A Midsummer Night’s Dream under the LA Night Sky

Of all of Shakespeare’s comedies, A Midsummer Night’s Dream is perhaps one of the most intricate and dazzling, not only on paper to readers, but also when performed on stage for a live audience. Between the tangled, dramatic love stories, the mythical setting filled with magical beings and tricks, and the comedy of a play within a play within a dream, it makes sense that this play would have a variety of interpretations on the stage. Of the many recordings of performances offered to the public, the 2014 Los Angeles Shakespeare in the Park performance, put on by the Shakespeare by the Sea Company, stood out as especially successful, and evoked much of what one might imagine having seen at an Elizabethan playhouse during Shakespeare’s time. Overall, there were a few main aspects of this particular performance that made it such a success, including the way the company took advantage of their outdoor venue and used it to increase the audience’s engagement and the way in which the individual actors/actresses played up the comedy of their characters in both their interactions with one another and in their soliloquies.

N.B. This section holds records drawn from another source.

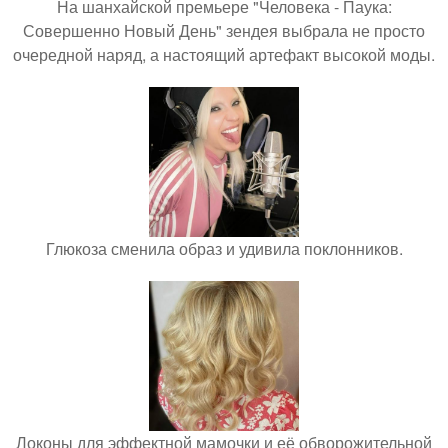
На шанхайской премьере "Человека - Паука:
Совершенно Новый День" зендея выбрала не просто
очередной наряд, а настоящий артефакт высокой моды.
Глюкоза сменила образ и удивила поклонников.
Локоны для эффектной мамочки и её обворожительной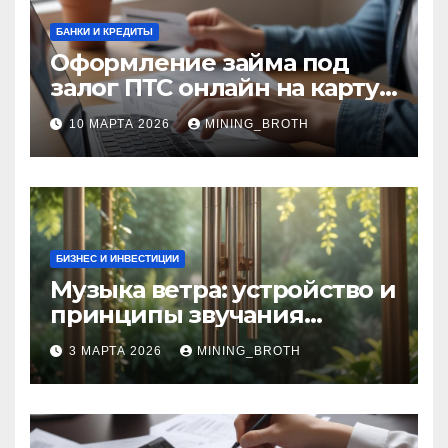
БАНКИ И КРЕДИТЫ
Оформление займа под
залог ПТС онлайн на карту
без визита в офис: порядок,
10 МАРТА 2026
MINING_BROTH
требования и документы
БИЗНЕС И ИНВЕСТИЦИИ
Музыка ветра: устройство и
принципы звучания
колокольчиков
3 МАРТА 2026
MINING_BROTH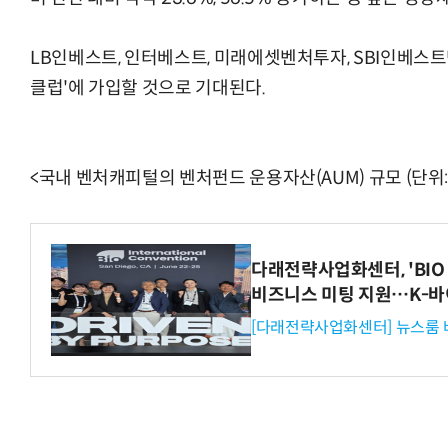
LB인베스트, 인터베스트, 미래에셋벤처투자, SBI인베스트
클럽'에 가입할 것으로 기대된다.
체계화 된 데이터가 곧 AI 시대의 경쟁력이다
현업에서 바로 쓰는 "하네스 엔지니어링" 
<국내 벤처캐피털의 벤처펀드 운용자산(AUM) 규모 (단위:
다래전략사업화센터, 'BIO 
비즈니스 미팅 지원…K-바
[다래전략사업화센터] 뉴스룸 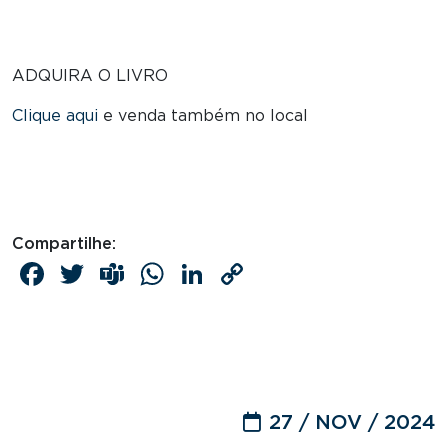
ADQUIRA O LIVRO
Clique aqui
e venda também no local
Compartilhe:
Facebook
Twitter
Teams
WhatsApp
LinkedIn
Copy
Link
27 / NOV / 2024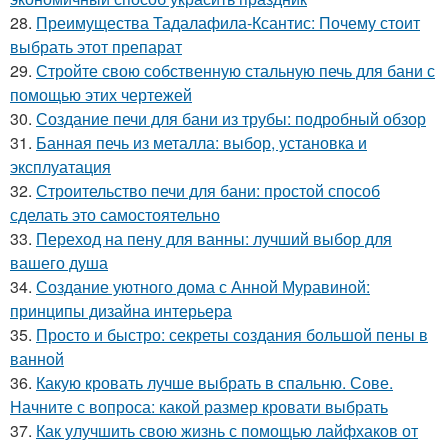
28.
Преимущества Тадалафила-Ксантис: Почему стоит
выбрать этот препарат
29.
Стройте свою собственную стальную печь для бани с
помощью этих чертежей
30.
Создание печи для бани из трубы: подробный обзор
31.
Банная печь из металла: выбор, установка и
эксплуатация
32.
Строительство печи для бани: простой способ
сделать это самостоятельно
33.
Переход на пену для ванны: лучший выбор для
вашего душа
34.
Создание уютного дома с Анной Муравиной:
принципы дизайна интерьера
35.
Просто и быстро: секреты создания большой пены в
ванной
36.
Какую кровать лучше выбрать в спальню. Сове.
Начните с вопроса: какой размер кровати выбрать
37.
Как улучшить свою жизнь с помощью лайфхаков от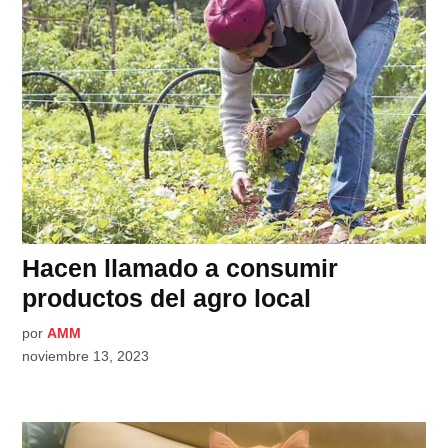
Hacen llamado a consumir
productos del agro local
por
AMM
noviembre 13, 2023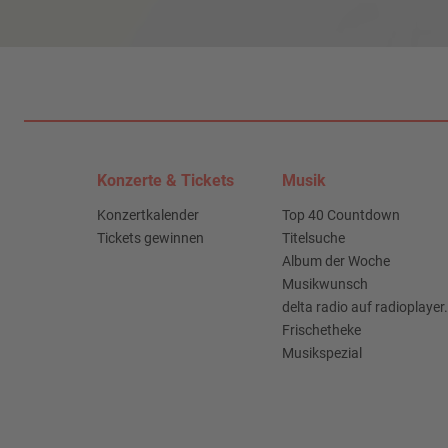
Konzerte & Tickets
Musik
Konzertkalender
Top 40 Countdown
Tickets gewinnen
Titelsuche
Album der Woche
Musikwunsch
delta radio auf radioplayer
Frischetheke
Musikspezial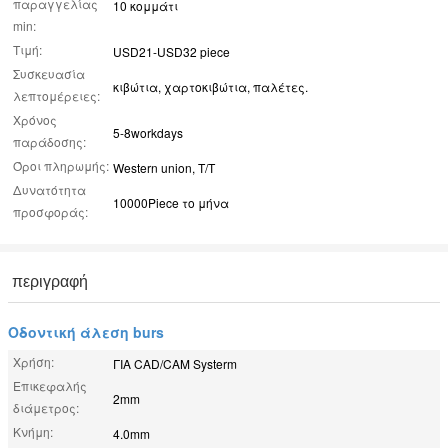
παραγγελίας
10 κομμάτι
min:
Τιμή:
USD21-USD32 piece
Συσκευασία
κιβώτια, χαρτοκιβώτια, παλέτες.
λεπτομέρειες:
Χρόνος
5-8workdays
παράδοσης:
Όροι πληρωμής:
Western union, T/T
Δυνατότητα
10000Piece το μήνα
προσφοράς:
περιγραφή
Οδοντική άλεση burs
Χρήση:
ΓΙΑ CAD/CAM Systerm
Επικεφαλής
2mm
διάμετρος:
Κνήμη:
4.0mm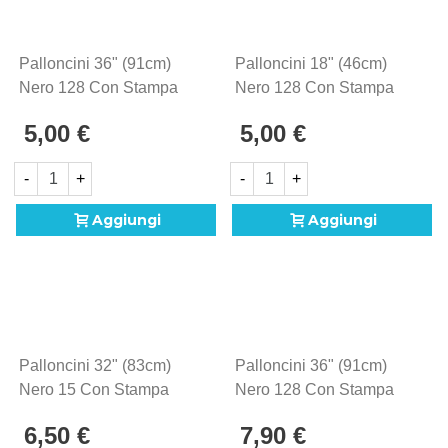
Palloncini 36" (91cm)
Palloncini 18" (46cm)
Nero 128 Con Stampa
Nero 128 Con Stampa
Bianca Globo Punto
Oro Globo Punto
5,00 €
5,00 €
Interrogativo ?, 5pz.
Interrogativo ?, 20pz.
-
+
-
+
Aggiungi
Aggiungi
Palloncini 32" (83cm)
Palloncini 36" (91cm)
Nero 15 Con Stampa
Nero 128 Con Stampa
Rosa E Celeste Globo
Rosa E Celeste Globo
6,50 €
7,90 €
Punto Interrogativo ?,
Boy Or Girl?, 5pz.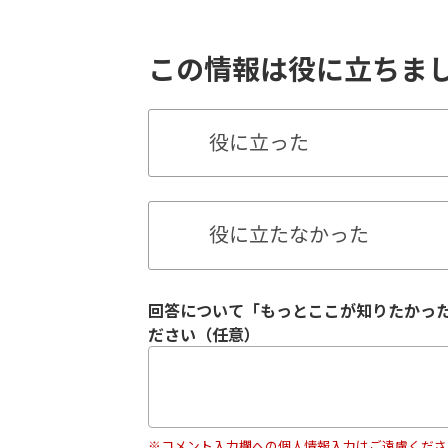
この情報は役に立ちま
役に立った
役に立たなかった
回答について「もっとここが知りたかっ
ださい（任意）
※コメント入力欄への個人情報入力はご遠慮くださ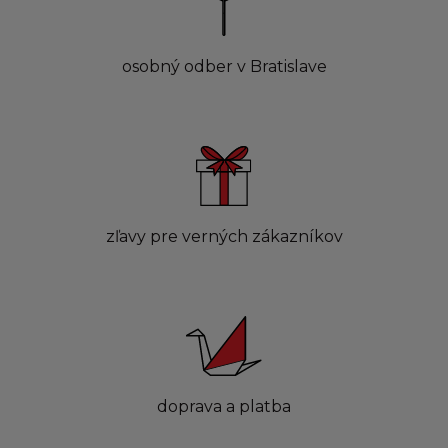
osobný odber v Bratislave
zľavy pre verných zákazníkov
doprava a platba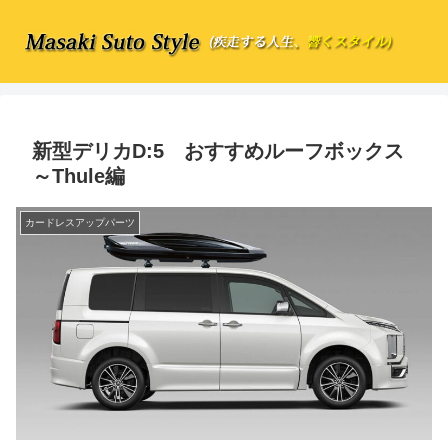
新型デリカD:5 おすすめルーフボックス
～Thule編
カードレスアップパーツ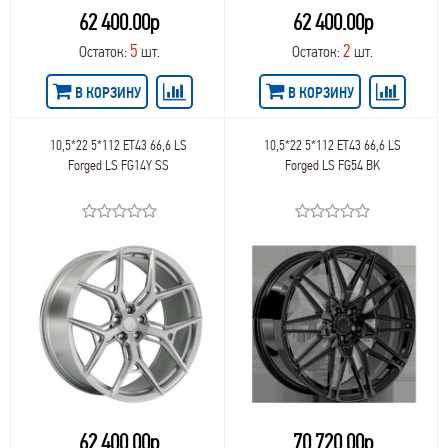
61
NW Replica BMW
62 400.00р
62 400.00р
84,2
61,5
NW Replica Ford
84,0
62
5
2
Остаток:
шт.
Остаток:
шт.
NW Replica Hyundai
84,1
62,5
NW Replica Kia
87,1
62,6
В КОРЗИНУ
В КОРЗИНУ
NW Replica Land Rover
89,1
64
NW Replica Mercedes
92,5
65
NW Replica Mitsubishi
92,3
10,5*22 5*112 ET43 66,6 LS
10,5*22 5*112 ET43 66,6 LS
66
NW Replica Nissan
Forged LS FG14Y SS
Forged LS FG54 BK
93,0
68
NW Replica Renault
93,1
69
NW Replica Skoda
95,6
71
NW Replica Suzuki
95,1
75
NW Replica Toyota
95,5
105
NW Replica Volvo
95,3
106
NW Replica VW
98,6
109,5
NZ
98,0
109
OZ
98,1
120
OZ Racing
98
127
PDW
98,5
135
PremiumSeries
100,0
141
Proma
100,5
162
PW
62 400.00р
70 720.00р
100,1
165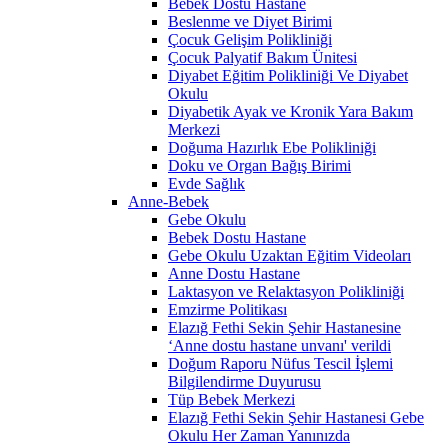
Bebek Dostu Hastane
Beslenme ve Diyet Birimi
Çocuk Gelişim Polikliniği
Çocuk Palyatif Bakım Ünitesi
Diyabet Eğitim Polikliniği Ve Diyabet
Okulu
Diyabetik Ayak ve Kronik Yara Bakım
Merkezi
Doğuma Hazırlık Ebe Polikliniği
Doku ve Organ Bağış Birimi
Evde Sağlık
Anne-Bebek
Gebe Okulu
Bebek Dostu Hastane
Gebe Okulu Uzaktan Eğitim Videoları
Anne Dostu Hastane
Laktasyon ve Relaktasyon Polikliniği
Emzirme Politikası
Elazığ Fethi Sekin Şehir Hastanesine
‘Anne dostu hastane unvanı' verildi
Doğum Raporu Nüfus Tescil İşlemi
Bilgilendirme Duyurusu
Tüp Bebek Merkezi
Elazığ Fethi Sekin Şehir Hastanesi Gebe
Okulu Her Zaman Yanınızda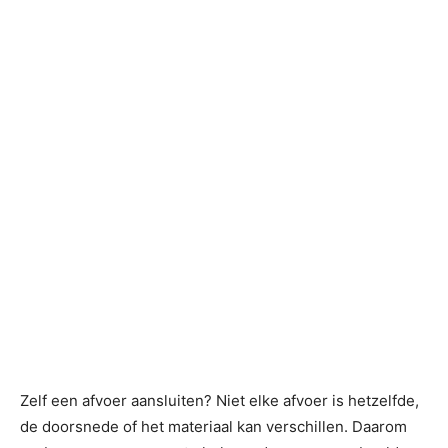
Zelf een afvoer aansluiten? Niet elke afvoer is hetzelfde,
de doorsnede of het materiaal kan verschillen. Daarom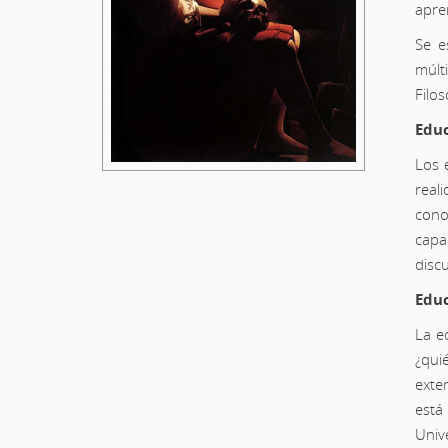
apre
Se e
múlt
Filos
Educ
Los 
real
cono
capa
disc
Educ
La e
¿qui
exte
está
Univ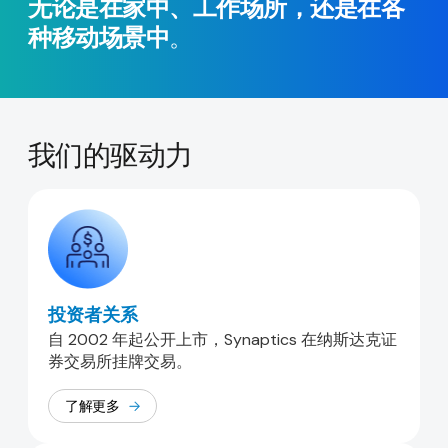
无论是在家中、工作场所，还是在各
种移动场景中
。
我们的驱动力
投资者关系
自 2002 年起公开上市，Synaptics 在纳斯达克证
券交易所挂牌交易。
了解更多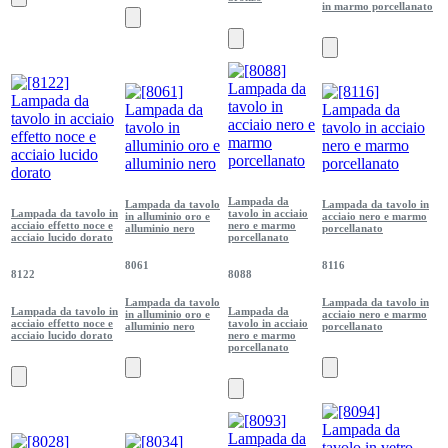
in marmo porcellanato
Lampada da
Lampada da tavolo
Lampada da tavolo in
Lampada da tavolo in
tavolo in acciaio
in alluminio oro e
acciaio nero e marmo
acciaio effetto noce e
nero e marmo
alluminio nero
porcellanato
acciaio lucido dorato
porcellanato
8061
8116
8122
8088
Lampada da tavolo
Lampada da tavolo in
Lampada da tavolo in
Lampada da
in alluminio oro e
acciaio nero e marmo
acciaio effetto noce e
tavolo in acciaio
alluminio nero
porcellanato
acciaio lucido dorato
nero e marmo
porcellanato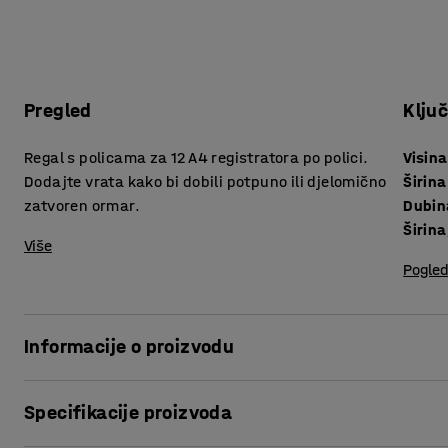
Pregled
Klju
Regal s policama za 12 A4 registratora po polici.
Visina
Dodajte vrata kako bi dobili potpuno ili djelomično
Širina
zatvoren ormar.
Dubin
Širina
Više
Pogled
Informacije o proizvodu
S modernim ormarima iz serije namještaja FLEXUS možete
Specifikacije proizvoda
potrebama. Ormari i police za knjige FLEXUS dolaze u razli
kombinirati i prilagoditi vašem ukusu.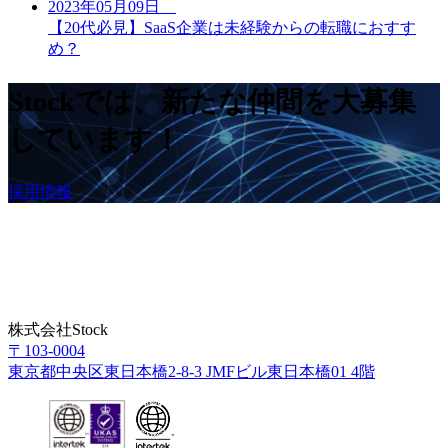
2023年05月09日
【20代必見】SaaS企業は未経験からの転職におすす
め？
Stockでは、新たな仲間を大募集
しています！
採用情報
株式会社Stock
〒103-0004
東京都中央区東日本橋2-8-3 JMFビル東日本橋01 4階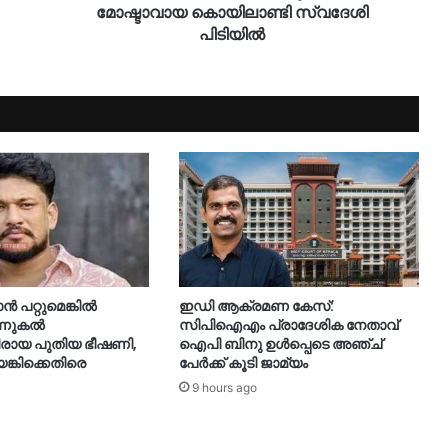
മോഷ്ടാവായ കൊയിലാണ്ടി സ്വദേശി
പിടിയിൽ
ാൻ പറ്റുമെങ്കിൽ
ഇഡി ആക്രമണ കേസ്:
ന്നുകൽ
സിപിഐഎം പ്രാദേശിക നേതാവ്
രായ പുതിയ ഭീഷണി,
ഐപി ബിനു ഉൾപ്പെടെ അഞ്ച്
കിക്കെതിരെ
പേർക്ക് കൂടി ജാമ്യം
9 hours ago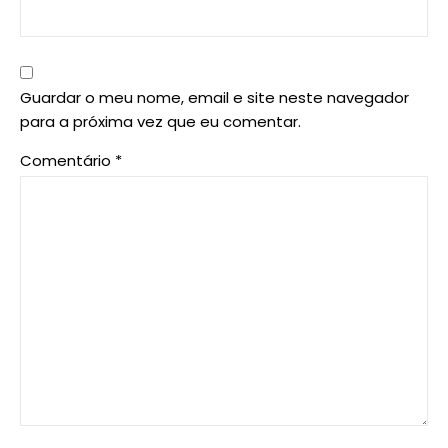
Guardar o meu nome, email e site neste navegador
para a próxima vez que eu comentar.
Comentário
*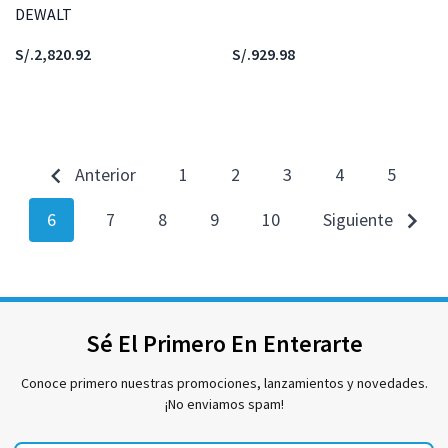
DEWALT
S/.2,820.92
S/.929.98
Anterior
1
2
3
4
5
6
7
8
9
10
Siguiente
Sé El Primero En Enterarte
Conoce primero nuestras promociones, lanzamientos y novedades.
¡No enviamos spam!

From the beginning, one of the main points of this video that gave it a more credible and well-rounded feel was its opening—before the actual performance of A Midsummer Night’s Dream even began, a narrator gave a “behind the scenes” look at how the participating actors and staff came together to build and produce the stage and setting. As this particular performance was performed live in an outdoor park, it was especially interesting as an observer to witness how everything came together; the narrator emphasized how the same people who were manually building the set would be the same ones who would bring it to life in just a few hours, which enriched the overall impact of the play, as opposed to a pre-recorded movie or film. It reminded the audience that there is more to the play than just the 1-2 hours of live acting, and brought a well-rounded understanding of the true talent of Shakespeare from the 1590’s to the modern day.

Another reason Shakespeare by the Sea’s interpretation was so impactful was because of the theatrical and improvisational liberty they took with the characters, especially with the character of Bottom. Because this play was performed outside and live, so there was no room for special effects or big changes of scenery, they chose to focus on the content of the play itself, and play up the comedy by being not only overdramatic in their acting, including body movement, voice inflection, etc, but also being especially conscious of the audience and physically interacting with the crowd of people, keeping them engaged and drawing them into the action of the play. The best example was when Nick Bottom wove his way through the audience in the opening scene, addressing audience members directly, claiming he lived and slept on the very turf they were sitting on, and even physically scooting one women over to sit next to her and watch the performance until his character was needed again on the stage. Many times during their interactions with each other, the characters would stop and address the audience, often delivering comedic lines at the expense of their fellow characters, or, in the case of Puck, chirping, “I’m invisible, you can’t see me!” before diving behind a set piece to “observe” Demetrius and Helena’s conversation in the woods. The actors had limited props, but exploited that for all it was worth, which added to the humor (for example, Bottom’s donkey head was simply a strapped on nose and a fluffy-eared headband, yet the other characters still acted terrified when he first appeared). Even on such a small stage, the actors used their ultimate props—their bodies—to emphasize the qualities of each character, such as the goofiness of Oberon and Bottom, the “knight-like” attitude of Demetrius, and the female dramatism of Helena. Their actions were almost indicative of miming, which was comedic on the surface but, again, spoke to what one may presume was the original nature of the actors back in Shakespeare’s day.

Overall, this performance was as enjoyable as it was educational—it brought out just the right amount of comedy through the staging and acting, but balanced that with a realistic, if not still silly and a little overdramatic, interpretation of an authentic Shakespearean play. Compared to the many movies and other versions of the plays that have been done, especially in this day and age, it is quite rare to find one as unique as LA’s Shakespeare by the Sea Company. It not only makes me appreciate the value of quality acting, but it also inspires me to take advantage of Knoxville’s similar concept, “Shakespeare in the Square,” and who knows, maybe encounter LA’s traveling acting company while I’m there!